Ilustração 3: Cena 100 Ivan ameaça os dois ocupantes do carro em que bateu enquanto dirigia sem rumo pela
cidade.
Fonte: O INVASOR. Direção: Beto Brant. Produção: Renato Ciasca e Bianca Villar. Roteiro: Marçal Aquino,
Beto Brant e Renato Ciasca. São Paulo: Drama Filmes Ltda., 2001. 1 DVD (97 min).
O desenlace acontece a partir da cena 99, quando Cláudia/Fernanda consegue encontrar
Giba e contar a ele que Ivan sabe de tudo e está armado. Ao mesmo tempo, Anísio, Marina e
uma amiga voltam para a mansão de Estevão e fazem sexo a três.
Ivan continua guiando seu carro em alta velocidade e sem rumo definido. Após uma
distração, bate o veículo e, na impossibilidade de continuar de carro, vai a pé até uma
delegacia próxima onde relata ao delegado todos os acontecimentos.
O dia amanhece. Giba conversa com Anísio na sala da mansão enquanto Marina dorme
tranqüila em um dos quartos. Ambos decidem que matar Ivan é a melhor solução. Ao mesmo
tempo, Ivan se recorda que ouvira o nome do delegado para quem contou toda a história:
Norberto é o sócio de Giba na casa de prostituição. No começo da manhã, o delegado vai até a
casa de Marina onde encontra Giba e Anísio e lhes entrega Ivan. E é assim que a história
termina na cena 108.
Em O Invasor, percebemos que as personagens Anísio e Giba nos atraem por antipatia.
Ivan, que antes poderia nos causar antipatia, pode provocar um sentimento de solidariedade
e até certa identificação a partir do momento em que passa a ser vítima.

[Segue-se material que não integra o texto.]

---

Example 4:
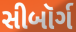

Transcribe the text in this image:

સીબૉર્ગ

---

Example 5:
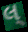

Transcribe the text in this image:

લ્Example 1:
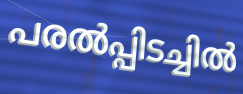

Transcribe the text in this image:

പരൽപ്പിടച്ചിൽ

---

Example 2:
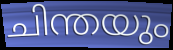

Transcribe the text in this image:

ചിന്തയും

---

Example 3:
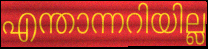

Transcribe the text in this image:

എന്താന്നറിയില്ല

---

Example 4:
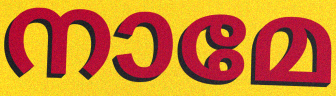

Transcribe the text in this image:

നാമേ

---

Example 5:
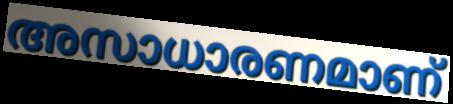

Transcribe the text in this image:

അസാധാരണമാണ്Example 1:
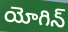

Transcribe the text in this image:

యోగిన్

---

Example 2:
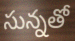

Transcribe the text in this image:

సున్నతో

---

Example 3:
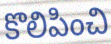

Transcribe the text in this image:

కొలిపించి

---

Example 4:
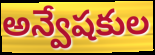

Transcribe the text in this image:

అన్వేషకుల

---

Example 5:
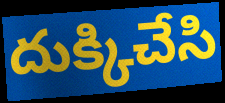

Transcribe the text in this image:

దుక్కిచేసి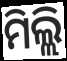
ମିଲ୍ଲି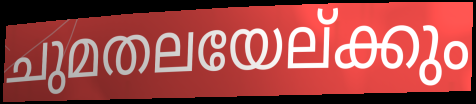
ചുമതലയേല്ക്കുംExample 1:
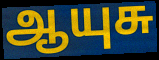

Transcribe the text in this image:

ஆயுசு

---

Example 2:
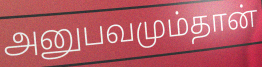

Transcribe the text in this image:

அனுபவமும்தான்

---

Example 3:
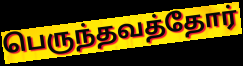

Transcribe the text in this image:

பெருந்தவத்தோர்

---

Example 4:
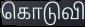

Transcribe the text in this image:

கொடுவி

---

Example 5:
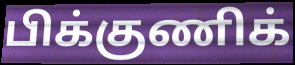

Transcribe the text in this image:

Segundo Comparato,
é essa identificação do leitor/espectador com a personagem que faz “com que os espectadores
se comovam, chorem ou torçam por um determinado final” (1998: 150).

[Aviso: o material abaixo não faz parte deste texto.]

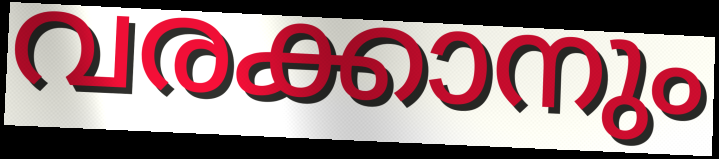
വരക്കാനും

Por essa razão, é normal que o leitor/espectador sinta a mesma angústia que Ivan sente
diante de uma ação impensada e para a qual não há mais volta. Seu arrependimento o
transformará em vítima e não trará qualquer solução milagrosa para seus problemas.
É provável que o público se sinta incomodado com a verossimilhança, isto é, com a
aparência de realidade. De acordo com Alfred Hitchcock, isso é uma condição para o
suspense, pois “para conseguir isso (verdadeiro suspense), um dos ingredientes necessários é
uma série de situações plausíveis com pessoas que sejam reais. Quando os personagens são
inacreditáveis não se consegue suspense de verdade, apenas surpresa” (apud GOTTLIEB,
1998: 142).
Ao lermos o roteiro e, principalmente, ao assistirmos ao filme reconhecemos lugares,
atitudes e sentimentos que podem ser considerados recorrentes na sociedade urbana moderna,
como corrupção, prostituição, ganância, violência e tráfico de drogas. Nas palavras do escritor
e roteirista Marçal Aquino, “não é um processo consciente, mas sei que O Invasor deve muito
à minha incursão como repórter pelo submundo. É inevitável: acaba aflorando na hora de
escrever” (apud DIEGUES et al., 2007: 218).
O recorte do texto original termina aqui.